* Required action: Copy out the text of every item below, putting "replies" wherever "comments" appears and leaving everything else the same.
_ _ _
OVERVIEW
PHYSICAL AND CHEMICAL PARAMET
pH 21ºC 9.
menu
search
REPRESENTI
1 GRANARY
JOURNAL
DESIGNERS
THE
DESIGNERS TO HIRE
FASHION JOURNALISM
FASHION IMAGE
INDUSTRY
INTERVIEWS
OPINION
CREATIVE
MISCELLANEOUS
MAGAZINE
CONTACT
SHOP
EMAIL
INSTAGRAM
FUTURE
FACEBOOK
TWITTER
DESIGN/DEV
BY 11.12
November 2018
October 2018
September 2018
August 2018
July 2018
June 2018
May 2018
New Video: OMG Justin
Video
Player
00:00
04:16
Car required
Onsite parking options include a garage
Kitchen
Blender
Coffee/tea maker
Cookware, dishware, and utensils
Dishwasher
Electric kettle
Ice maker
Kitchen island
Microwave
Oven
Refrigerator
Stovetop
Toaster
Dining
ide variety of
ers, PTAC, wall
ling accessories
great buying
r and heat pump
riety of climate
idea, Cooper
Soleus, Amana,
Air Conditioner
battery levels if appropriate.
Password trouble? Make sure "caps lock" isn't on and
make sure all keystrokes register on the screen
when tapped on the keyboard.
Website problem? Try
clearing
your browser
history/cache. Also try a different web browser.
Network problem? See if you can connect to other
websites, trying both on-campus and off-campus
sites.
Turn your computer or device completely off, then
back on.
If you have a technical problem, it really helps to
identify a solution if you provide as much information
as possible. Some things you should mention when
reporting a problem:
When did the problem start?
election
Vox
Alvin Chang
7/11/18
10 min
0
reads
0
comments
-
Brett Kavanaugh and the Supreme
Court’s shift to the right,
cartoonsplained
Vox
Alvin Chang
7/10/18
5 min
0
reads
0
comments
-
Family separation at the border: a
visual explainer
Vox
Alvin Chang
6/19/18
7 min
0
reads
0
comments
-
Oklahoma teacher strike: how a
_ _ _
* Task answer:
OVERVIEW
PHYSICAL AND CHEMICAL PARAMET
pH 21ºC 9.
menu
search
REPRESENTI
1 GRANARY
JOURNAL
DESIGNERS
THE
DESIGNERS TO HIRE
FASHION JOURNALISM
FASHION IMAGE
INDUSTRY
INTERVIEWS
OPINION
CREATIVE
MISCELLANEOUS
MAGAZINE
CONTACT
SHOP
EMAIL
INSTAGRAM
FUTURE
FACEBOOK
TWITTER
DESIGN/DEV
BY 11.12
November 2018
October 2018
September 2018
August 2018
July 2018
June 2018
May 2018
New Video: OMG Justin
Video
Player
00:00
04:16
Car required
Onsite parking options include a garage
Kitchen
Blender
Coffee/tea maker
Cookware, dishware, and utensils
Dishwasher
Electric kettle
Ice maker
Kitchen island
Microwave
Oven
Refrigerator
Stovetop
Toaster
Dining
ide variety of
ers, PTAC, wall
ling accessories
great buying
r and heat pump
riety of climate
idea, Cooper
Soleus, Amana,
Air Conditioner
battery levels if appropriate.
Password trouble? Make sure "caps lock" isn't on and
make sure all keystrokes register on the screen
when tapped on the keyboard.
Website problem? Try
clearing
your browser
history/cache. Also try a different web browser.
Network problem? See if you can connect to other
websites, trying both on-campus and off-campus
sites.
Turn your computer or device completely off, then
back on.
If you have a technical problem, it really helps to
identify a solution if you provide as much information
as possible. Some things you should mention when
reporting a problem:
When did the problem start?
election
Vox
Alvin Chang
7/11/18
10 min
0
reads
0
replies
-
Brett Kavanaugh and the Supreme
Court’s shift to the right,
cartoonsplained
Vox
Alvin Chang
7/10/18
5 min
0
reads
0
replies
-
Family separation at the border: a
visual explainer
Vox
Alvin Chang
6/19/18
7 min
0
reads
0
replies
-
Oklahoma teacher strike: how a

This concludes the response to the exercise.